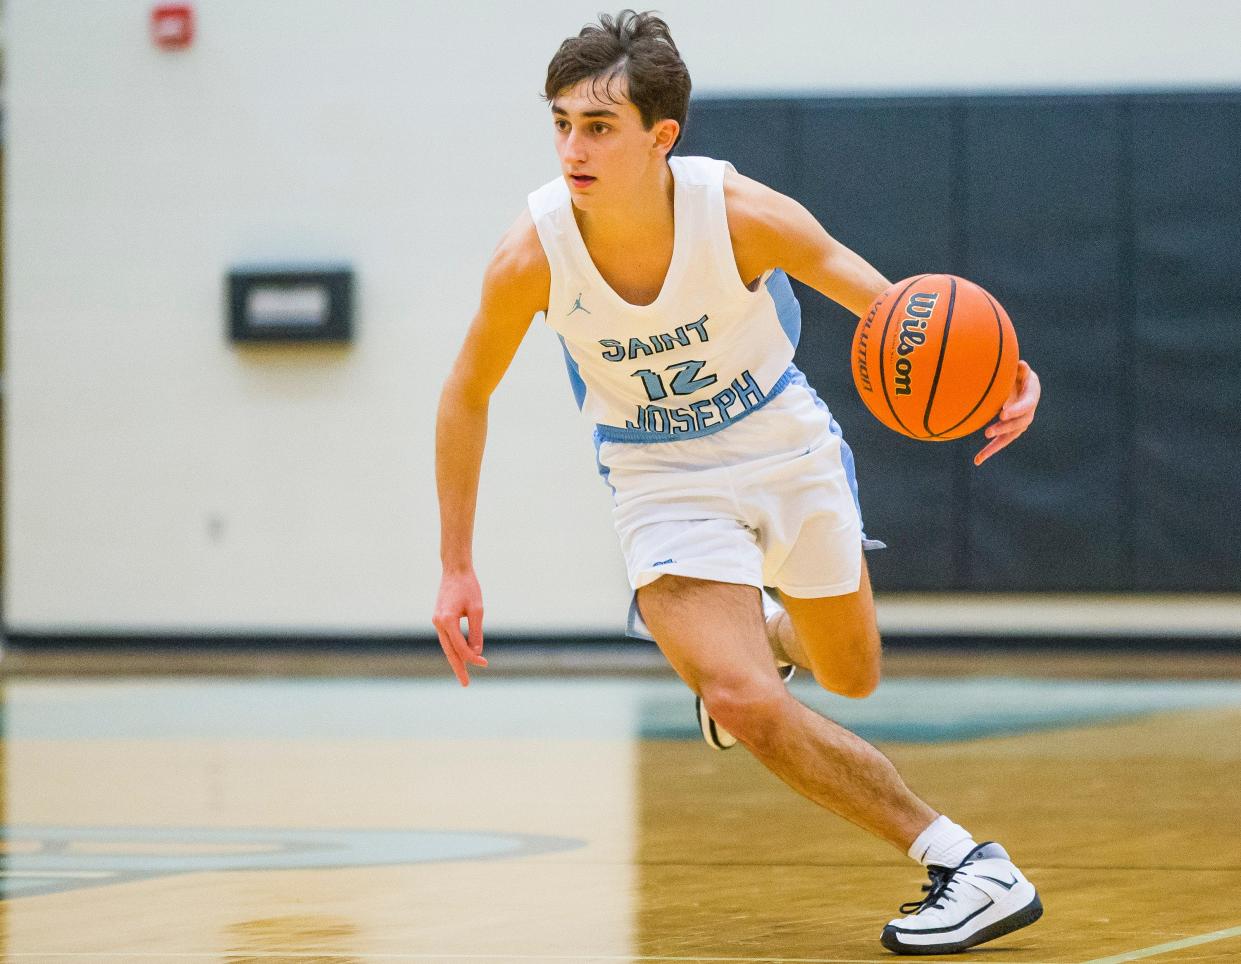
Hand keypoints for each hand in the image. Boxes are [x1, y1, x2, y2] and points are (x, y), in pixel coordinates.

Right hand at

==

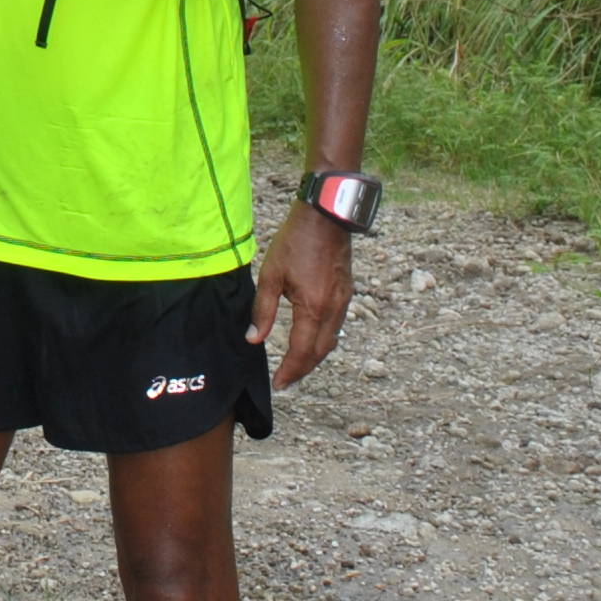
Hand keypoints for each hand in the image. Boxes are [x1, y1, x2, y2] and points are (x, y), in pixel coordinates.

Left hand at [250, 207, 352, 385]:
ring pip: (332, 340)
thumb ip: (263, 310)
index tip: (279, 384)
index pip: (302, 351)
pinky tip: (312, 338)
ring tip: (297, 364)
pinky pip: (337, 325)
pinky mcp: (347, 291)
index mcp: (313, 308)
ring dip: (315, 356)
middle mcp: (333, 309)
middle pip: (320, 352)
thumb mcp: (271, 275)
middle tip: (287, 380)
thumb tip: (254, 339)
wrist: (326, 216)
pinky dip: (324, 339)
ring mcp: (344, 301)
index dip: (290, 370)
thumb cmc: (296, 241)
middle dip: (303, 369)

...

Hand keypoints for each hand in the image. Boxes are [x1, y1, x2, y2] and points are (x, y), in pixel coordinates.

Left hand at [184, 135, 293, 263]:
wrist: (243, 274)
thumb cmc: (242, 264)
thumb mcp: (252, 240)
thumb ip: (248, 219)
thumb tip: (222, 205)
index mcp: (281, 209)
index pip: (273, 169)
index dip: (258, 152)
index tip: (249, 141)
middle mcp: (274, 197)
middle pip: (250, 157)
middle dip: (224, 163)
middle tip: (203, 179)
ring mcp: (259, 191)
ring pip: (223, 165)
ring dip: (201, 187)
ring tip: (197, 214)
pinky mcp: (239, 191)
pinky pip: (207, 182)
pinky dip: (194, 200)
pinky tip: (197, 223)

:: DIRECTIONS FOR THIS TASK ::
Out of the data above, set down the lines from the one with "wrist: (326, 216)" to the one with "middle dip: (303, 369)", both included, exactly as written and with no additions.

:: RESULT ::
wrist: (326, 216)
pinky dip: (324, 339)
ring mcp: (344, 301)
index dip: (290, 370)
thumb cmc: (296, 241)
middle dip: (303, 369)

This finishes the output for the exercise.